A Survey of Large Language Models for Perception and Measurement of Human Psychology
Abstract
Against the backdrop of the rapid advancement of Large Language Models (LLMs), their application in the field of psychology has garnered significant academic attention. A central issue is whether LLMs possess the capability to accurately perceive and measure complex, latent human psychological constructs, such as personality, emotions, and cognitive states. This paper provides a systematic review focused on the use of LLMs as instruments for human psychological measurement. To organize this domain, we propose a comprehensive analytical framework structured around three critical dimensions: Theoretical Plausibility (why measurement might be possible), Measurement Methodology (how to measure), and Application Effectiveness (what has been measured).
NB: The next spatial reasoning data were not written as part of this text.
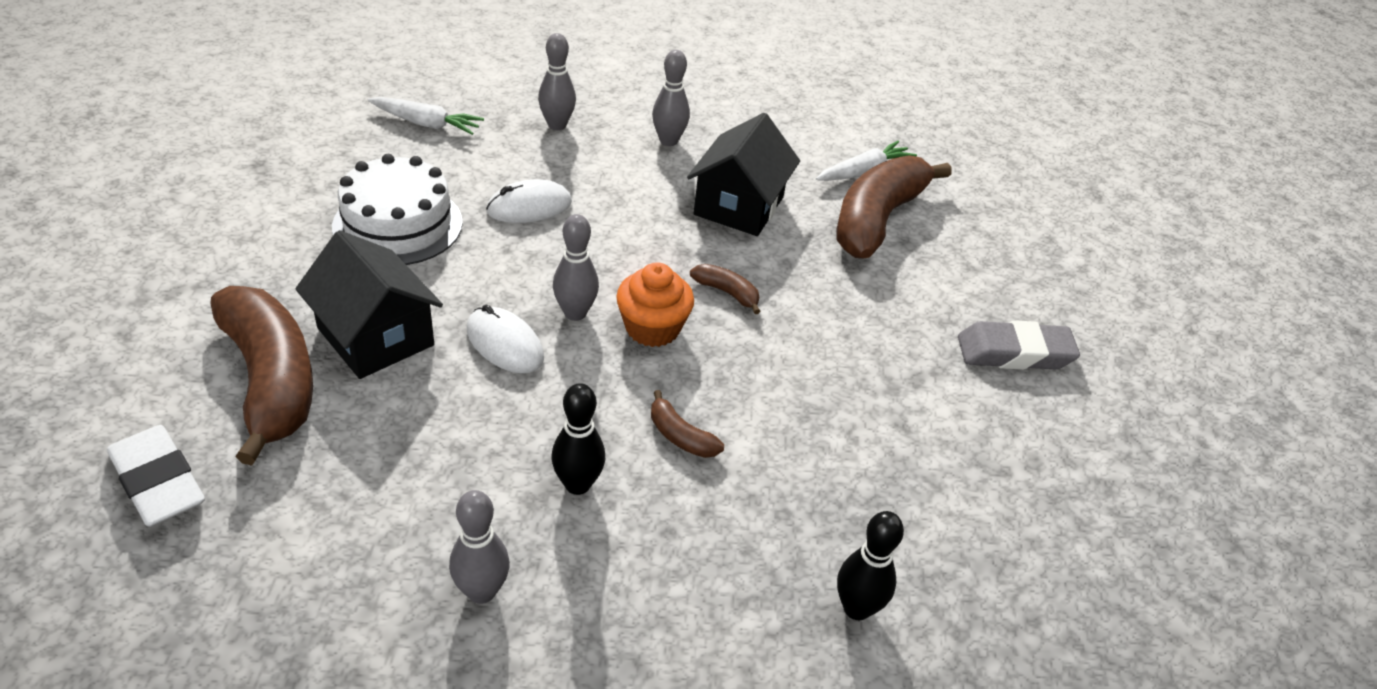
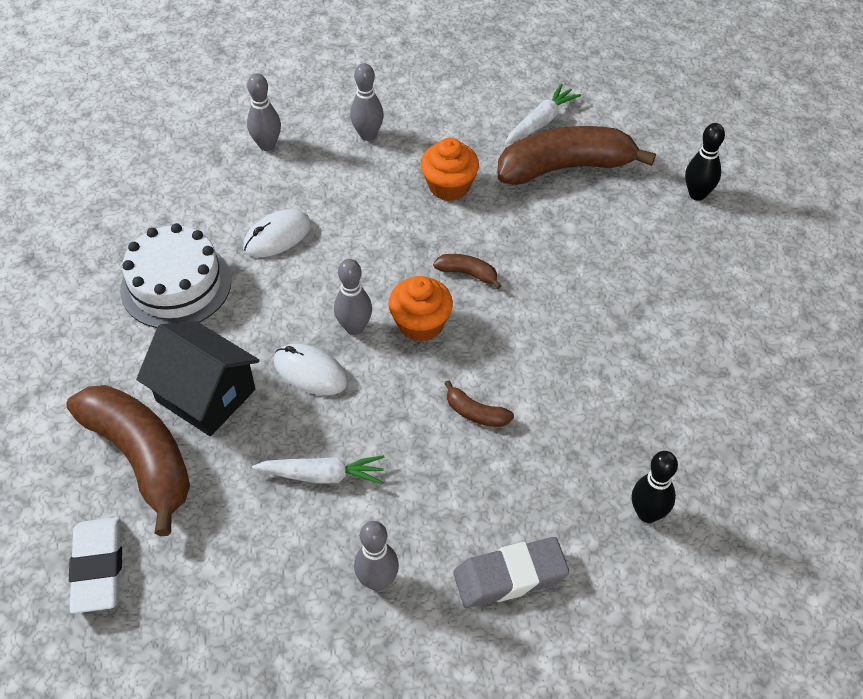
camera: 10 degrees left, 10 degrees up
(158, 483) = (98, 568): white eraser -> white eraser turned 45 degrees clockwise
(426, 124) = (154, 175): white carrot -> white carrot (322, 475)
(577, 484) = (414, 476): black bowling pin -> black bowling pin (697, 194)
(739, 206) = (449, 186): black house -> orange cupcake
(877, 219) = (565, 167): brown banana -> brown banana turned 60 degrees clockwise
(1014, 353) = (706, 265): grey eraser -> grey eraser (510, 576)

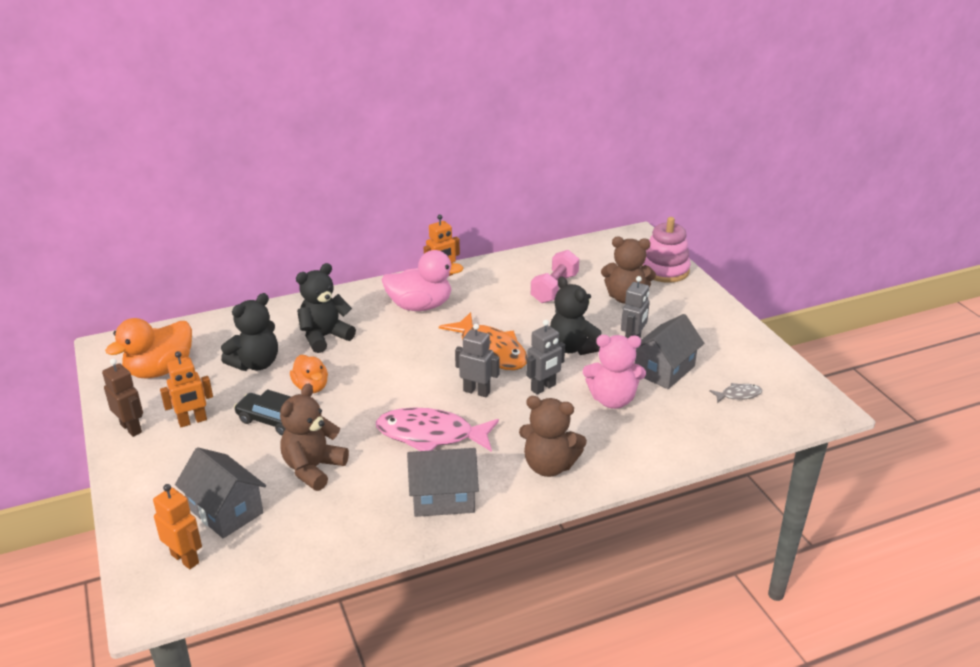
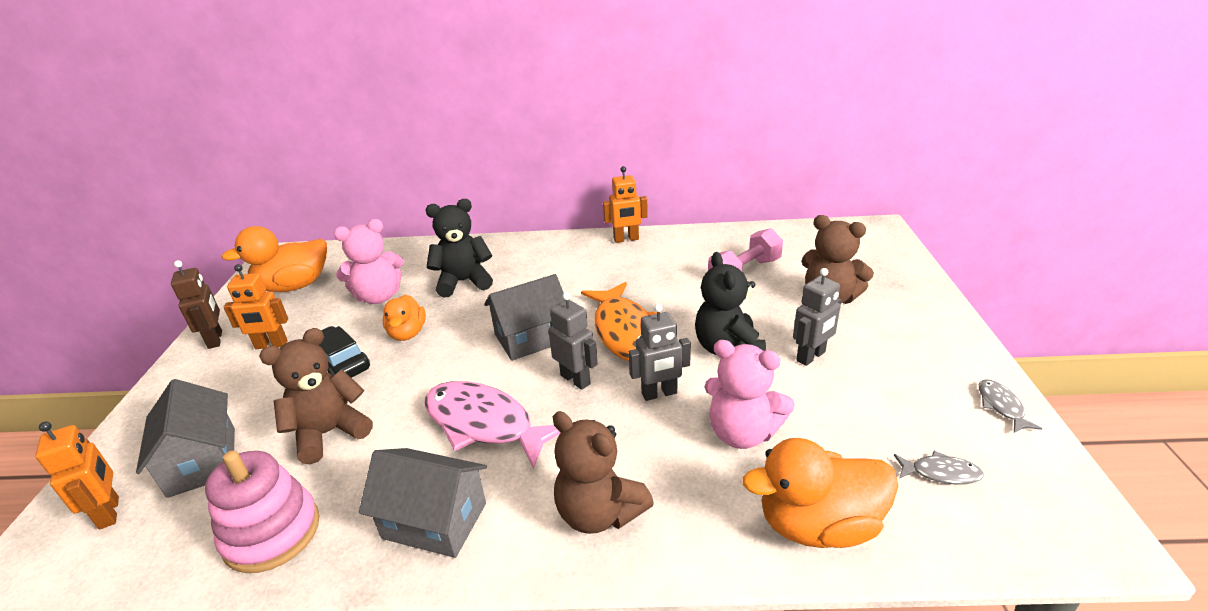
camera: 25 degrees right, 0 degrees up
(256, 364) = (379, 297): black teddy bear -> pink teddy bear
(420, 306) = (582, 266): pink duck -> none
(664, 370) = (838, 406): grey house -> grey house (531, 338)
(665, 270) = (897, 273): pink stacking toy -> pink stacking toy (272, 533)
(682, 439) = (817, 525): none -> orange duck
(759, 349) = (1001, 406): none -> grey fish

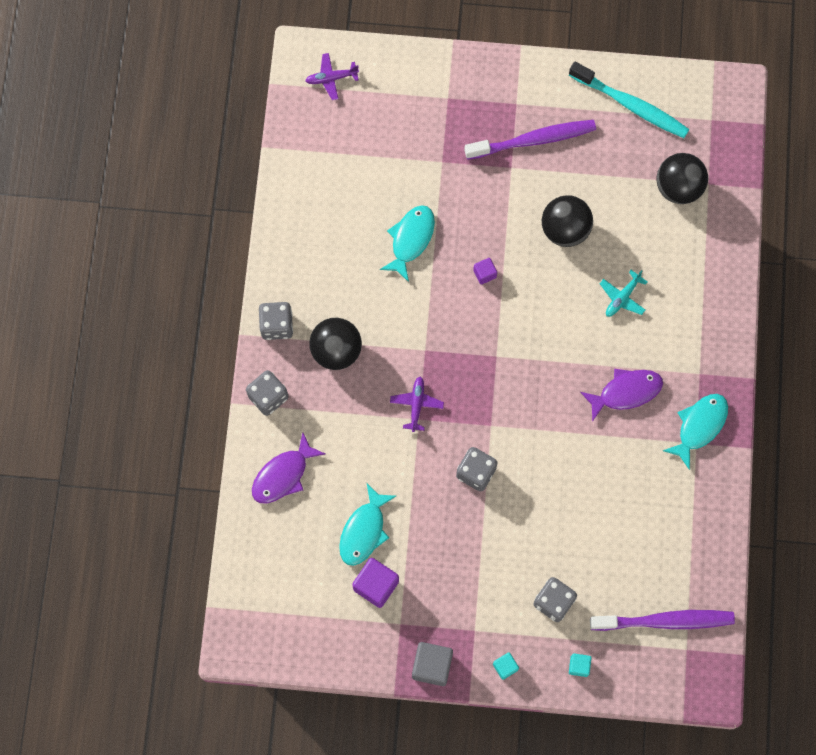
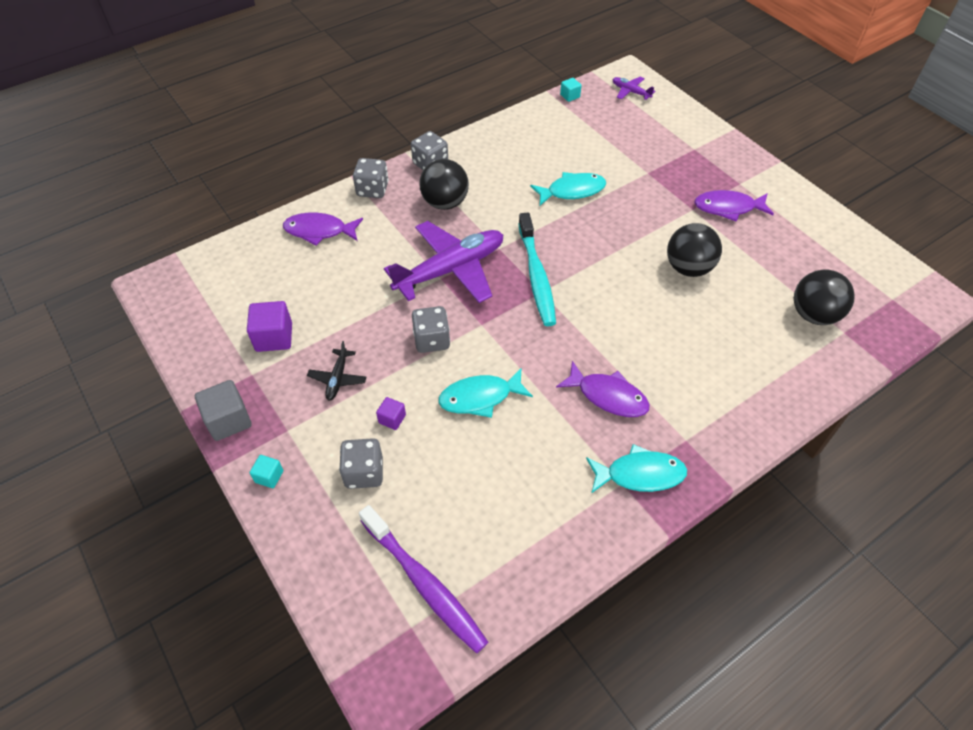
camera: 50 degrees right, 20 degrees down
(364, 531) = (315, 302): turquoise fish -> turquoise fish (480, 397)
(416, 404) = (451, 269): purple plane -> purple plane, size x2.27
(456, 565) = (338, 379): none -> black plane
(484, 274) = (597, 244): purple cube -> purple cube (392, 419)
(533, 140) = (728, 208): purple toothbrush -> purple fish
(579, 666) = (316, 538): turquoise cube -> turquoise cube (570, 96)
(622, 298) = (682, 339): turquoise plane -> none
(631, 105) = (830, 244): turquoise toothbrush -> turquoise toothbrush (536, 276)

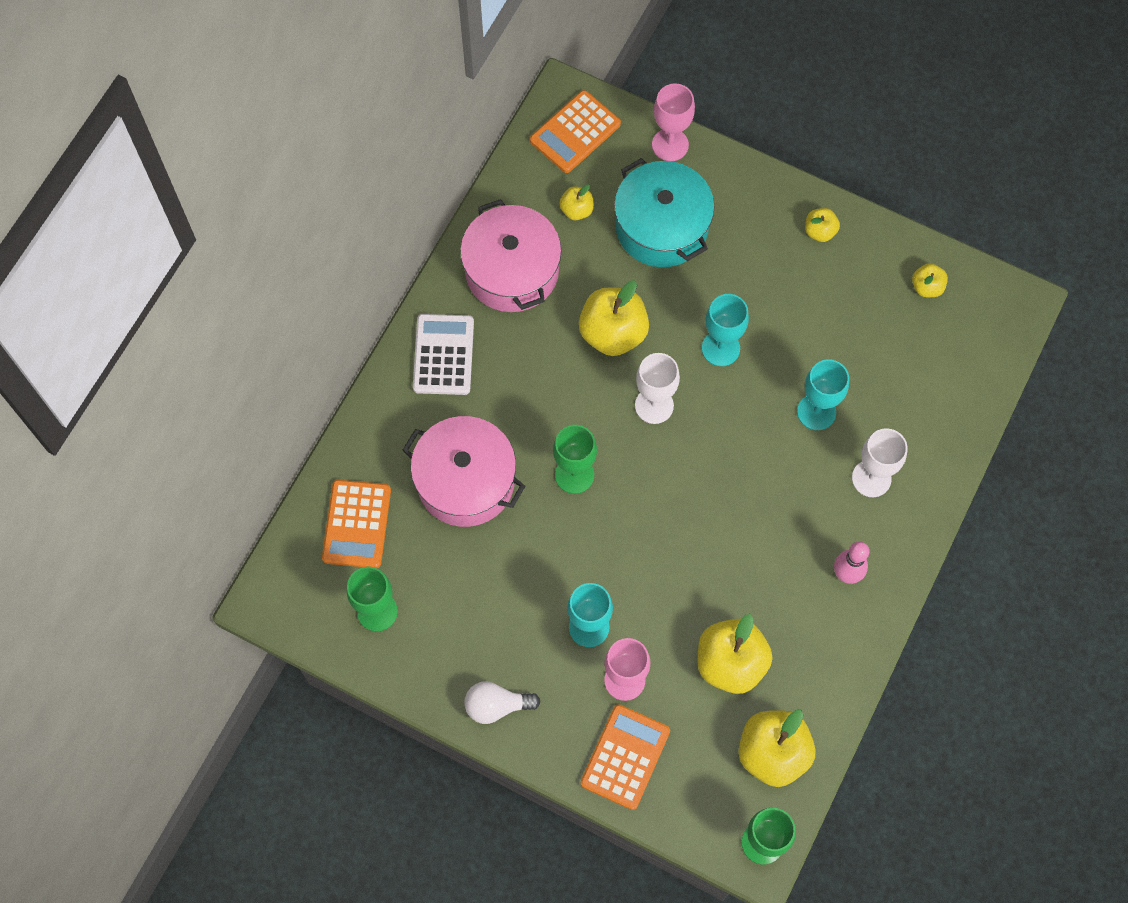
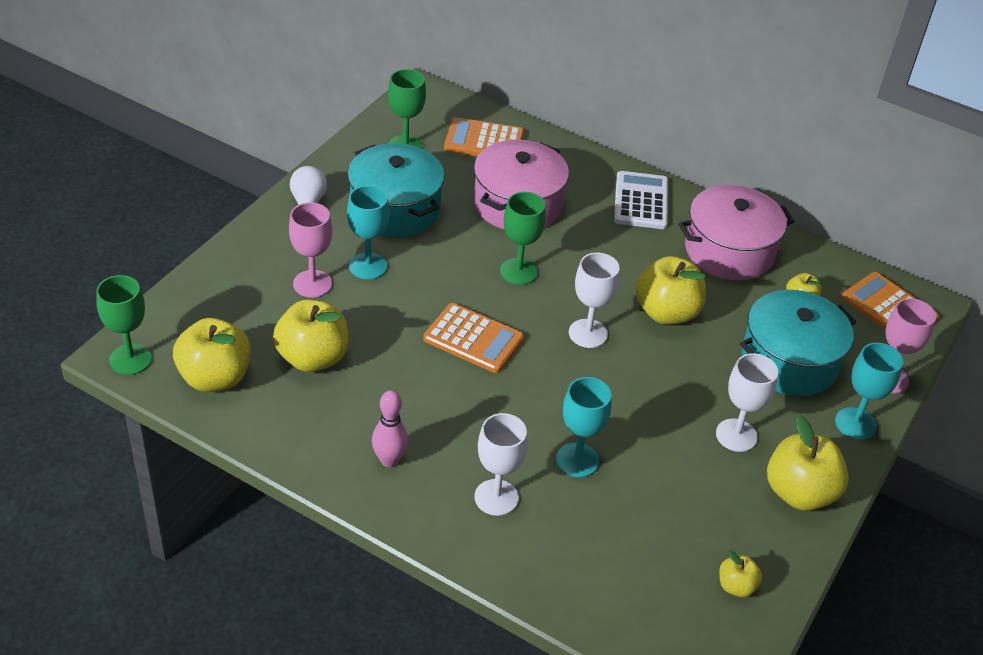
camera: 90 degrees right, 25 degrees down
(443, 355) = (641, 201): white calculator -> white calculator turned 90 degrees counterclockwise
(491, 610) = (395, 209): none -> turquoise pot
(625, 757) = (240, 276): orange calculator -> orange calculator (473, 339)
(720, 348) = (651, 391): turquoise goblet -> turquoise goblet (855, 423)
(763, 278) = (736, 435): none -> white goblet
(820, 231) = (799, 493): yellow apple -> yellow apple, size x1.97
We first explore the theoretical foundations supporting LLM-based measurement, examining the debate on their emergent cognitive properties from a psychometric perspective. Next, we systematically analyze existing measurement paradigms, categorizing them into active conversational assessment, passive natural language analysis, and multimodal fusion. Subsequently, we review the practical effectiveness and limitations of LLMs in core application areas, including personality trait assessment and mental health evaluation. Distinct from prior reviews focusing on general applications or the ``psychology'' of LLMs themselves, this paper centers on the psychometric properties of LLMs as measurement tools.